文章:

* * *

高等教育在新型工业化进程中的价值选择
2016-06-21蒋直平陈晚云
蒋直平++陈晚云
摘要: 高等教育是社会的一个子系统,通过其人才培养、学术研究及服务社会三大功能与社会经济之间维持或亲或疏的互动关系,呈现为引领社会经济发展、适应社会经济发展或独立于社会经济发展等三种不同的价值取向。当前,我国工业化进程正处于中期阶段,新型工业化道路有赖于科教兴国和可持续发展战略,有赖于高等教育智力和创新的支持。发达国家工业化进程中后期高等教育的变革为我国高等教育当前的发展提供了可借鉴的经验。我国高等教育应适时平衡其引领和适应的价值追求,实现认知理性和实践理性的统一,坚持引领知识生产和科学进步、引导人才全面自由发展的主旋律,主动适应工业化中期阶段的国情,呼应新型工业化道路建设对技术和人才的需求,加强创新创造思维训练、培养创新创造型专业技术人才。

* * *

所给数据:
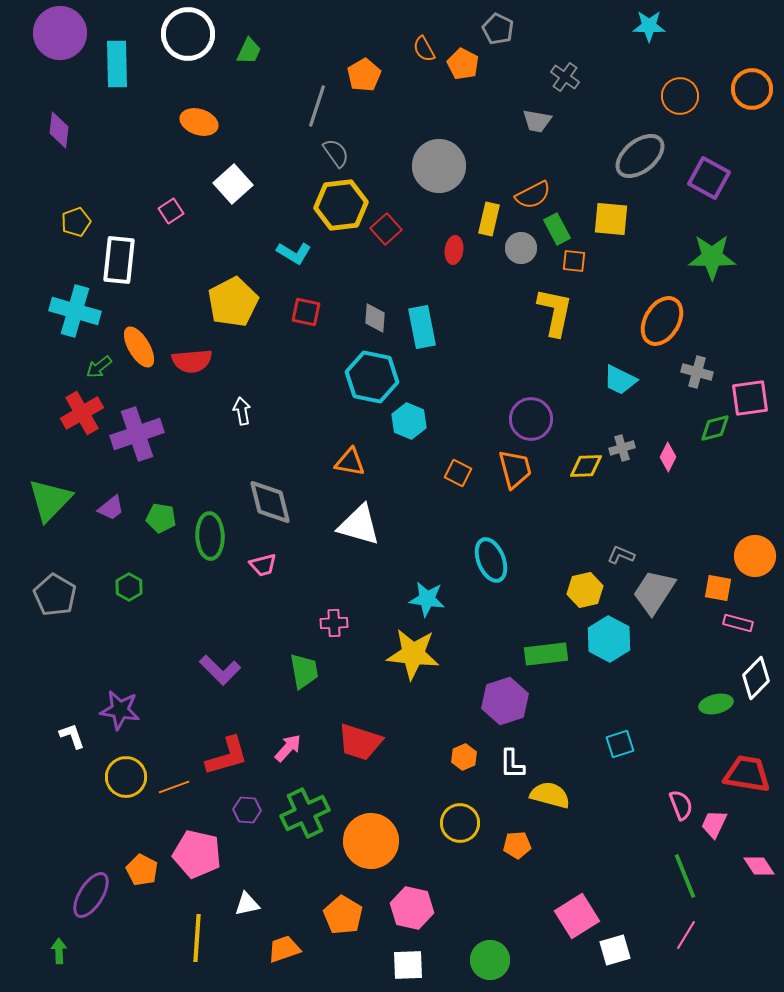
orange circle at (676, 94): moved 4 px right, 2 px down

* * *

要做什么: 把讲高等教育价值选择的这篇文章里，从“高等教育在新型工业化进程中的价值选择”一直到“培养创新创造型专业技术人才。”这一段原样输出。

练习答案:
高等教育在新型工业化进程中的价值选择
2016-06-21蒋直平陈晚云
蒋直平++陈晚云
摘要: 高等教育是社会的一个子系统,通过其人才培养、学术研究及服务社会三大功能与社会经济之间维持或亲或疏的互动关系,呈现为引领社会经济发展、适应社会经济发展或独立于社会经济发展等三种不同的价值取向。当前,我国工业化进程正处于中期阶段,新型工业化道路有赖于科教兴国和可持续发展战略,有赖于高等教育智力和创新的支持。发达国家工业化进程中后期高等教育的变革为我国高等教育当前的发展提供了可借鉴的经验。我国高等教育应适时平衡其引领和适应的价值追求,实现认知理性和实践理性的统一,坚持引领知识生产和科学进步、引导人才全面自由发展的主旋律,主动适应工业化中期阶段的国情,呼应新型工业化道路建设对技术和人才的需求,加强创新创造思维训练、培养创新创造型专业技术人才。